Instruction 1: Pull out every line of the records that contains the string "depth", matching case exactly.

--- Page ---

All of the names

The Names of Allah · Day 11

Al-Khaliq and Al-Bari

The Creator and Originator

الْخَالِقُ

Al-Khaliq

The Creator

root kh-l-q

الْبَارِئُ

Al-Bari

The Originator, The Maker

root b-r-ʾ

الْمُصَوِّرُ

Al-Musawwir

The Fashioner

root s-w-r


There is a name of Allah you walk past every single day without seeing it. It is in the rain on your window, in the leaf that lets go of the branch, in the face of the stranger who looks nothing like the last one, in the bread you broke open this morning. Al-Khaliq, the Creator. Al-Bari, the Originator. The One who brings what was nothing into being.

Ustadh Hisham opens this lesson the way the Qur'an opens it: not with a definition, but with a command. Look. Allah does not merely invite you to notice His creation, He asks why on earth you are not already looking. And the moment you truly look, this name begins to change the way you see everything.

Why are you not looking

أَلَمْ تَرَ أَنَّ اللَّهَ أَنزَلَ مِنَ السَّمَاءِ مَاءً فَأَخْرَجْنَا بِهِ ثَمَرَاتٍ مُّخْتَلِفًا أَلْوَانُهَا ۚ وَمِنَ الْجِبَالِ جُدَدٌ بِيضٌ وَحُمْرٌ مُّخْتَلِفٌ أَلْوَانُهَا وَغَرَابِيبُ سُودٌ

“Do you not see that Allah sends down rain from the sky, and We produce thereby fruits of varying colors? And in the mountains are tracts, white and red of varying shades and [some] extremely black.”

--- Data provided ---

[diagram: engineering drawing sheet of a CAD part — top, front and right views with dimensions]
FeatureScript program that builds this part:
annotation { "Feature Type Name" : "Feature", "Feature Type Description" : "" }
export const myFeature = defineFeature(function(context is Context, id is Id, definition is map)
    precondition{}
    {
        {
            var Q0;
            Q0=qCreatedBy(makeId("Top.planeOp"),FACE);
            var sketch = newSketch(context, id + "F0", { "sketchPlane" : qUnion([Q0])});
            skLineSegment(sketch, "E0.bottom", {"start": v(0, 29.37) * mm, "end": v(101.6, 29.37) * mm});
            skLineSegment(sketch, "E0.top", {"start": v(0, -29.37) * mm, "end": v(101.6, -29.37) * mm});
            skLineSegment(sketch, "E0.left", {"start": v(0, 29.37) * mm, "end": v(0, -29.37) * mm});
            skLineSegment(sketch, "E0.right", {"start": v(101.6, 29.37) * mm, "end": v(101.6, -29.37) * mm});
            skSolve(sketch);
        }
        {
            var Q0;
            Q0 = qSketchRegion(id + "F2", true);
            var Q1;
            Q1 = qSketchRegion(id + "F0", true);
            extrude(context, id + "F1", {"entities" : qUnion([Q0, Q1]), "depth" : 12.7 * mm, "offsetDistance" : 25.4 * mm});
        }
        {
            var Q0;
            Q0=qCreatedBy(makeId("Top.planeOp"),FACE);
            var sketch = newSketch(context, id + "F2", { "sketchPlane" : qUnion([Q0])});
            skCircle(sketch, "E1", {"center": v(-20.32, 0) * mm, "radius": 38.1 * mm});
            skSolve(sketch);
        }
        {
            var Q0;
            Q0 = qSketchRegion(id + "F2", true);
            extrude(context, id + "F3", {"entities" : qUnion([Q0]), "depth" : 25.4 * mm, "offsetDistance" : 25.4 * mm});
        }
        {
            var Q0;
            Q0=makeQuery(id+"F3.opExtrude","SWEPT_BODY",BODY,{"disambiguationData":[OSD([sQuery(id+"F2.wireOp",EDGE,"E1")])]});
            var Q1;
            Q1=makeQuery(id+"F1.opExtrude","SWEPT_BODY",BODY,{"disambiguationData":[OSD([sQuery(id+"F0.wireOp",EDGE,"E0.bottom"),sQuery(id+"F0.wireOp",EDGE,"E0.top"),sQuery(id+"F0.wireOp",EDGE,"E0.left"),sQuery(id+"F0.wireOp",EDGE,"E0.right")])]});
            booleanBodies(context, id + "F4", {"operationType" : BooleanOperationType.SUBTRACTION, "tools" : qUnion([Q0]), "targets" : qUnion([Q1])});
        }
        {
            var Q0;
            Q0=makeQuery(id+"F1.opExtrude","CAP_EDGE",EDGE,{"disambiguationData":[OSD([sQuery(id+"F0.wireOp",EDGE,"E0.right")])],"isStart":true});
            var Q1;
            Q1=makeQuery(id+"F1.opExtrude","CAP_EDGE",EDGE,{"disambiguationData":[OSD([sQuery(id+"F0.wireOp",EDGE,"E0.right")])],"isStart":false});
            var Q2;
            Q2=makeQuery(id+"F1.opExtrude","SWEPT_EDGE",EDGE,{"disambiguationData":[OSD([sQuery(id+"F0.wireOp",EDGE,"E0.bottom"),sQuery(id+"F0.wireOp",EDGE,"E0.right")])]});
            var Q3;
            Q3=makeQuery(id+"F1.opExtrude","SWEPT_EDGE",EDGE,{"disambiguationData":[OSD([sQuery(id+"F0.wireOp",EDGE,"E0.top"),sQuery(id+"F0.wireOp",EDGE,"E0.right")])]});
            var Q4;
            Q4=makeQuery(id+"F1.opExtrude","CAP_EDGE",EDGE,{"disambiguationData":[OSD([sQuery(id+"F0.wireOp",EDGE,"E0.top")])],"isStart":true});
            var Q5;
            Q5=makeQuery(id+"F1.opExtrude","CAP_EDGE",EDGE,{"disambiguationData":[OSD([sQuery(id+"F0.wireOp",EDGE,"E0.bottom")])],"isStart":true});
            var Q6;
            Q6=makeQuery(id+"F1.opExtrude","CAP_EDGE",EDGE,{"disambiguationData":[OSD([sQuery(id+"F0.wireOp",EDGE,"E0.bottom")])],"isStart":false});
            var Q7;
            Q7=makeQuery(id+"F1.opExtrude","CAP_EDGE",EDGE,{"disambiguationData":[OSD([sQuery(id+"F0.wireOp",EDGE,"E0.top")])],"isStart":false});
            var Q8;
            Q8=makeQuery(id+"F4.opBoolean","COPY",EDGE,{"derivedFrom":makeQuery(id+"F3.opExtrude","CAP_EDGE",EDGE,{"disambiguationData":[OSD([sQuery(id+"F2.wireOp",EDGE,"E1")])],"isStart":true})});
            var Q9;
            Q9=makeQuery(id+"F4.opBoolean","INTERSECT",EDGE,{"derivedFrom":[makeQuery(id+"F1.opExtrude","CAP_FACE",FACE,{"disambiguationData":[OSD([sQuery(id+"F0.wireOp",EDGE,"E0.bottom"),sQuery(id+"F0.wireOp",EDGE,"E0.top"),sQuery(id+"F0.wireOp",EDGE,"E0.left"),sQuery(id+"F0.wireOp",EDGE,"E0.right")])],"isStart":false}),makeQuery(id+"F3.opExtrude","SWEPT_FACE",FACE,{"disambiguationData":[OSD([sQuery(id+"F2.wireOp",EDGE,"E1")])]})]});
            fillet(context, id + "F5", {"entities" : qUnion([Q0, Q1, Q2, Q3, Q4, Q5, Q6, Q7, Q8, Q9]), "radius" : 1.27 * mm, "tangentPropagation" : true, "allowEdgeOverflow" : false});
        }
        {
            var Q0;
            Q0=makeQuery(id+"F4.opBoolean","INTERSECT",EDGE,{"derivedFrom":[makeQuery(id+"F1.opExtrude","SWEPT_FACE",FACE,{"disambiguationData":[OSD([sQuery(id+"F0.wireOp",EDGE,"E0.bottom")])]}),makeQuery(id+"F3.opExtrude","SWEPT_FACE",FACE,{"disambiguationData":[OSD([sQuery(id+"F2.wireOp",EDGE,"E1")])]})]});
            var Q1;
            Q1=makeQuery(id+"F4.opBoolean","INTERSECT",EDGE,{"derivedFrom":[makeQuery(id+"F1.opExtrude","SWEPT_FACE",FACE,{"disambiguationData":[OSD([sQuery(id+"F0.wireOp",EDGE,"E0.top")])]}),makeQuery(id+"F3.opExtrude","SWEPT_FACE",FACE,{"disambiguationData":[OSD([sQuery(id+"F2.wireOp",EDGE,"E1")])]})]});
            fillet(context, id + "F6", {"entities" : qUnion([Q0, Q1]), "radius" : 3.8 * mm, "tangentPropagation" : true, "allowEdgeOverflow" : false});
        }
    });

---

Instruction 2: Continue the page on Al-Khaliq and Al-Bari from the point where it stops.

Reply 1:
            extrude(context, id + "F1", {"entities" : qUnion([Q0, Q1]), "depth" : 12.7 * mm, "offsetDistance" : 25.4 * mm});
            extrude(context, id + "F3", {"entities" : qUnion([Q0]), "depth" : 25.4 * mm, "offsetDistance" : 25.4 * mm});

Reply 2:
Fatir 35:27 Read 35:27 with tafsir

Notice how the verse is phrased. Not have you considered, but do you not see, as though Allah is leaning in and asking how you could possibly miss it. Across the Qur'an, again and again, He calls you to look at the night and the day, at the rain falling from the sky, at the animals, at a child being born, at a single leaf drifting down from a tree. He does not ask you to look for its own sake. He asks you to look until you begin to realise the One behind it all.

That One is the name we live with today: Al-Khaliq, the Creator. It runs through the Qur'an in countless forms and countless contexts, and the whole of this lesson is really one long answer to a single question. What does it mean that Allah is the Creator, and how is His creating unlike anything you have ever called creation before?

Creating from nothing, and for a purpose

Start with the word itself. In Arabic, khalq is to take something from nothing and bring it into being. And not just to bring it into being, but to make it for a specific purpose, with a particular shape, a particular texture, a particular use.

Here is the image Ustadh Hisham reaches for, and it is one you meet before you are even fully awake. Think of a baker with a lump of dough. He presses it and folds it and shapes it until it becomes something with a definite form and a definite taste. So when you sit down in the morning to your injera, your chapati, your paratha, your naan, remember that this bread was once shapeless dough, squeezed and moulded into exactly the thing now in your hands. That is a kind of khalq.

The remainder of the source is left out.